Closed shhwang0129 closed 5 months ago

shhwang0129 commented 6 months ago

Thank you for the fantastic work! I'm very interested in your approach.

While trying to run the code, I encountered a few issues and would appreciate your guidance on them.

  1. pretrained backbone (resnet50-0676ba61.pth) I noticed that this specific pretrained backbone is not included in the repository. I replaced it with 'torchvision://resnet50'.
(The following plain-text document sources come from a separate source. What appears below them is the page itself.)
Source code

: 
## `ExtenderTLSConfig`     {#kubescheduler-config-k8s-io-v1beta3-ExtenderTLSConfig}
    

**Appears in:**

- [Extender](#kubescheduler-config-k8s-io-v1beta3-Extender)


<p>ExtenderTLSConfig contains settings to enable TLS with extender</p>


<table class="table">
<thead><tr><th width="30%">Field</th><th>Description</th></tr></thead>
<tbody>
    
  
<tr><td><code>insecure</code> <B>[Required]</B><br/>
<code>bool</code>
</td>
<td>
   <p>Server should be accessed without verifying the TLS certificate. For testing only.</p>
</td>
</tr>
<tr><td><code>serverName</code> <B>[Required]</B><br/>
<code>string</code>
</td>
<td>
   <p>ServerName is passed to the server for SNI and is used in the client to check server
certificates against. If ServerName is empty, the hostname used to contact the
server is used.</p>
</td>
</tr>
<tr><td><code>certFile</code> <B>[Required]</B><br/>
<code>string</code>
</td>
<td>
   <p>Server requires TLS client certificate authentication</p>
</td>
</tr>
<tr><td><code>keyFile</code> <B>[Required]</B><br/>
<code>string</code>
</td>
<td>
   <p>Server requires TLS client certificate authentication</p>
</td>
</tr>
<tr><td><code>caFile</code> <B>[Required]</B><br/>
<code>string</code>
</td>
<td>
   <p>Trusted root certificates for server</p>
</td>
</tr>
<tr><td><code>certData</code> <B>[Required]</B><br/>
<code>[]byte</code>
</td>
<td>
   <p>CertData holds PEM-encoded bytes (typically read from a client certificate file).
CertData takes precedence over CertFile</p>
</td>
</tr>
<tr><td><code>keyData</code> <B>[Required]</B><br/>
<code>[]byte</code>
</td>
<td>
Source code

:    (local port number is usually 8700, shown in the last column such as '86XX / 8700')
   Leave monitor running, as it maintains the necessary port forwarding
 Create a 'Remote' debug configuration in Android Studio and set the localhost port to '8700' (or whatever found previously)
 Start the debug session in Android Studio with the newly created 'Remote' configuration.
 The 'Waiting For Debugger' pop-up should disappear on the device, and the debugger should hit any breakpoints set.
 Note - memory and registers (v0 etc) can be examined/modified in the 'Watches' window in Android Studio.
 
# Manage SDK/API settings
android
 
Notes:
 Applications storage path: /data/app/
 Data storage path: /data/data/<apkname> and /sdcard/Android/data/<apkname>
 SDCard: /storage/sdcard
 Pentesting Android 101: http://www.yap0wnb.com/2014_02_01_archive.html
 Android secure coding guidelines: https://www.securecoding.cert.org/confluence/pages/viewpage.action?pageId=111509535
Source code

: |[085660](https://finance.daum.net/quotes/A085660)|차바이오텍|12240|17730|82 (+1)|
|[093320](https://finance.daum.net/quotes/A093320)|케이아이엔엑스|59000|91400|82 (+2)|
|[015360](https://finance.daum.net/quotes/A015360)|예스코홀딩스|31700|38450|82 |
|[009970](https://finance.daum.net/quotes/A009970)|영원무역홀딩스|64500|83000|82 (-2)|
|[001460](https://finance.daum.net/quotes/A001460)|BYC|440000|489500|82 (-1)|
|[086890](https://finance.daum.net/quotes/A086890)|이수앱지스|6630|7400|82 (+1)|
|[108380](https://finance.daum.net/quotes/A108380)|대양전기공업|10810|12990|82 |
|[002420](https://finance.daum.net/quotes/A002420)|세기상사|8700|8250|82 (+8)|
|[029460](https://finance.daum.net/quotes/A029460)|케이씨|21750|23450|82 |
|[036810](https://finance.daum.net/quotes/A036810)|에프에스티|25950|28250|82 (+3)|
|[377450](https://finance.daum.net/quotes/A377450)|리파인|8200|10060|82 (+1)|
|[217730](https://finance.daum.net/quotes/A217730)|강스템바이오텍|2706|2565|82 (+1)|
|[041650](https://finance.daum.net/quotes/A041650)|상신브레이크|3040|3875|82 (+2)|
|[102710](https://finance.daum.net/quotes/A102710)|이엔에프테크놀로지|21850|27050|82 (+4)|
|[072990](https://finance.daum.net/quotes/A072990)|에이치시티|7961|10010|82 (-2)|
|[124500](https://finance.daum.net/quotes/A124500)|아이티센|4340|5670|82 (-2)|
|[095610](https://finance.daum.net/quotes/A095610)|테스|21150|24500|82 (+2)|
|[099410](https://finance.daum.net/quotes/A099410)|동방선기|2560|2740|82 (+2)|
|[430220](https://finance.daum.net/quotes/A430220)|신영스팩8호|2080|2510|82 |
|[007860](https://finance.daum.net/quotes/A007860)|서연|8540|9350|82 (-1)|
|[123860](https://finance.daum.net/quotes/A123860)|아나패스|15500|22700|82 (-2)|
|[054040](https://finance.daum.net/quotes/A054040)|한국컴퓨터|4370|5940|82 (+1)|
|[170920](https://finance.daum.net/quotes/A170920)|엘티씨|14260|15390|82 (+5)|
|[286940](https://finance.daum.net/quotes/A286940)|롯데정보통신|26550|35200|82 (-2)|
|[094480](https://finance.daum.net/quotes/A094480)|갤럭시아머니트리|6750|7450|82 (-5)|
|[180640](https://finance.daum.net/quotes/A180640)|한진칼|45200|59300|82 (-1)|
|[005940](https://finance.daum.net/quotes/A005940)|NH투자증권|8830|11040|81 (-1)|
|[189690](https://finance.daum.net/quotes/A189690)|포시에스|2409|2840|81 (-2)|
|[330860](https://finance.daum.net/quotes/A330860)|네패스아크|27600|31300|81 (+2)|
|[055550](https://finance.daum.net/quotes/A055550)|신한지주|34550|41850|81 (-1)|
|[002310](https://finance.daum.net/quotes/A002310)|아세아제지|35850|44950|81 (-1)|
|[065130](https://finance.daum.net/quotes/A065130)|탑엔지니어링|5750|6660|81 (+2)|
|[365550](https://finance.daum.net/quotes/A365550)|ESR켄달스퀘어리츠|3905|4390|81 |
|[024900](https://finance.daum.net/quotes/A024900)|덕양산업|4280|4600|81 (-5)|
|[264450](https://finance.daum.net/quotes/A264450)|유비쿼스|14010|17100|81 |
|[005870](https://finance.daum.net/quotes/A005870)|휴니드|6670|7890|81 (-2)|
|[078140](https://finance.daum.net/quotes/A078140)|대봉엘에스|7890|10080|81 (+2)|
  2. 'lyft_infos_ori_ann_train.pkl' Following the README instructions for preparing the Lyft data, I was only able to obtain 'lyft_infos_ann_train.pkl'. I used this file as a replacement.

Despite making these adjustments, the results I obtained seem to differ from those reported. Could you provide insights into what might be causing these discrepancies?

Thank you in advance for your assistance!

LuPaoPao commented 5 months ago

Thank you for the fantastic work! I'm very interested in your approach.

While trying to run the code, I encountered a few issues and would appreciate your guidance on them.

1. pretrained backbone (resnet50-0676ba61.pth)
   I noticed that this specific pretrained backbone is not included in the repository. I replaced it with 'torchvision://resnet50'.

2. 'lyft_infos_ori_ann_train.pkl'
   Following the README instructions for preparing the Lyft data, I was only able to obtain 'lyft_infos_ann_train.pkl'. I used this file as a replacement.

Despite making these adjustments, the results I obtained seem to differ from those reported. Could you provide insights into what might be causing these discrepancies?

Thank you in advance for your assistance!

Thank you for your attention. What is the specific result? And what kind of measurements are you doing from that dataset to that dataset? If you can give me specific indicators, I will give you more answers .Because I'm not sure what's wrong with you. I would appreciate it if you could provide as many results as possible.